[mlpack] Alternatives to neighborhood-based collaborative filtering for GSOC 2016

Fri Mar 11 19:16:12 EST 2016

On Fri, Mar 11, 2016 at 11:17:05PM +0530, Divyam Khandelwal wrote:
> Hello Ryan Sir,
> After successful testing *Movilens* dataset 1 million ratings from 6000
> users on 4000 movies data. I think the changes can be bring  by:
> *1. Adding time dependency*
> TimeSVD++
> • Parameterize explicit user factor vectors by time
> a u (t) = a u + α u dev(t) + א ut
> • a u is a static baseline vector
> • α u dev(t) is a static vector multiplied by the deviation from the user’s
> average rating time
> • Captures linear changes in time
> • א ut is a vector learned for a specific point in time
> 
> *2.By Stacked Ridge Regression*
> • Diminishing returns from optimizing a single algorithm
> • Different models capture different aspects of the data
> • Moral: Errors of different algorithms can cancel out
> • Treat the prediction errors of one algorithm as input “preferences” of
> second       algorithm
> • Second algorithm can learn to predict and hence offset the errors of the
> first
> • improved accuracy
> 
> *3.KNN by User Optimized Weights*
> 
> I am trying to implementing cf algorithm by optimizing weights and time
> dependency and will update you.
> Am i going on right direction?
> Can we make it more efficient by using stacked linear regression?
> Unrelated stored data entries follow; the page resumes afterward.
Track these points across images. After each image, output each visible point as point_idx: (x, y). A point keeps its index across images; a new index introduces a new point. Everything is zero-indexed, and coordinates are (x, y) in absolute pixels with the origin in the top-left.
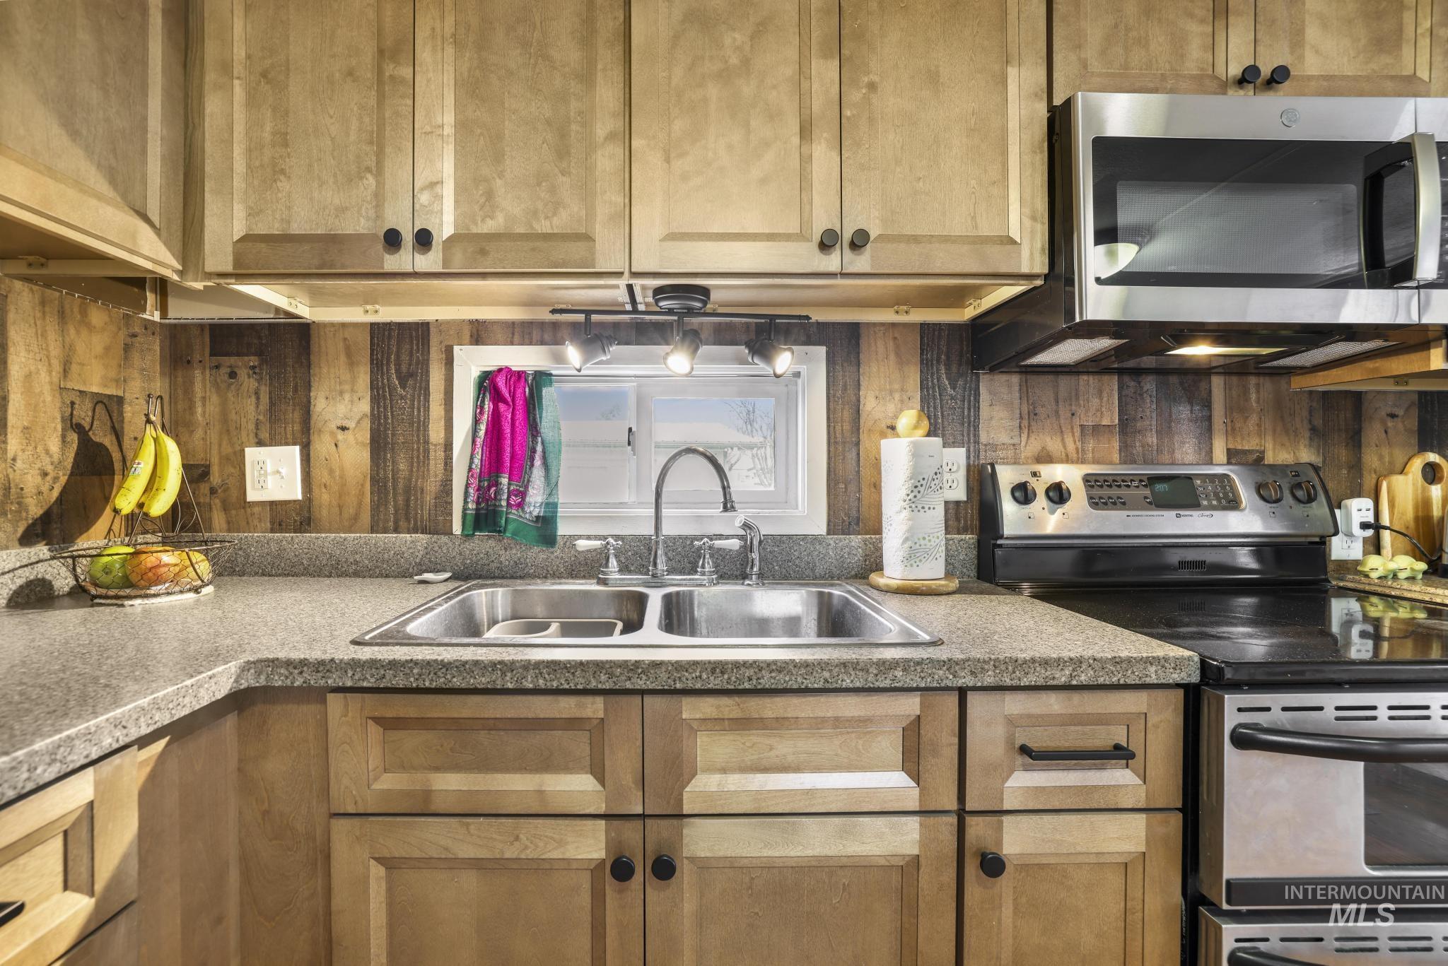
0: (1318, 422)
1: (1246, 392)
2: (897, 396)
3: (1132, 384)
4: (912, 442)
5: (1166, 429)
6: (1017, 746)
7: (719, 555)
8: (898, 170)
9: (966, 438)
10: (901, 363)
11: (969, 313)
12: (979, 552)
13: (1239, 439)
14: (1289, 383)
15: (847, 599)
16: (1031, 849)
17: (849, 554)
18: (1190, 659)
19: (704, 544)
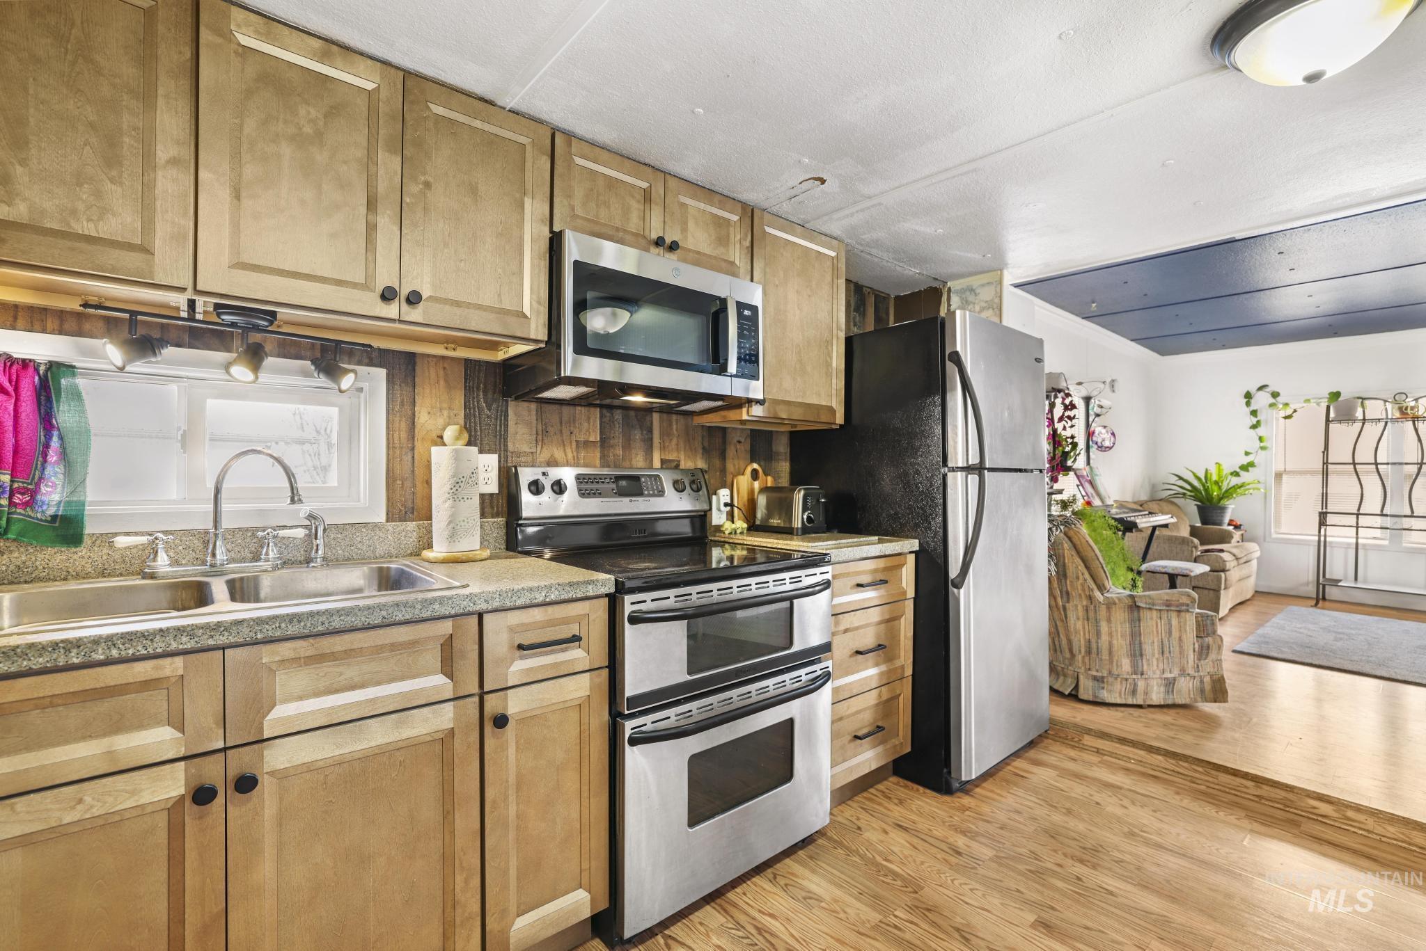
0: (706, 444)
1: (670, 425)
2: (446, 413)
3: (608, 414)
4: (454, 450)
5: (627, 446)
6: (516, 645)
7: (282, 543)
8: (446, 251)
9: (498, 447)
10: (449, 387)
11: (501, 356)
12: (507, 530)
13: (667, 453)
14: (692, 420)
15: (402, 570)
16: (525, 708)
17: (405, 537)
18: (609, 579)
19: (268, 534)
I think someone else said that weighted KNN did not perform very well,
but I am not sure if they were referring to the same algorithm that you
are thinking of.

For a time-based model, please spend some time thinking about what the
right abstraction to use to handle data is.  There is a little more
discussion about that in this thread:

https://mailman.cc.gatech.edu/pipermail/mlpack/2016-March/000858.html

But overall the idea of adding some new algorithms to do collaborative
filtering is just fine.

Thanks,

Ryan

-- 
Ryan Curtin    | "Leave the gun.  Take the cannoli."
ryan at ratml.org |   - Clemenza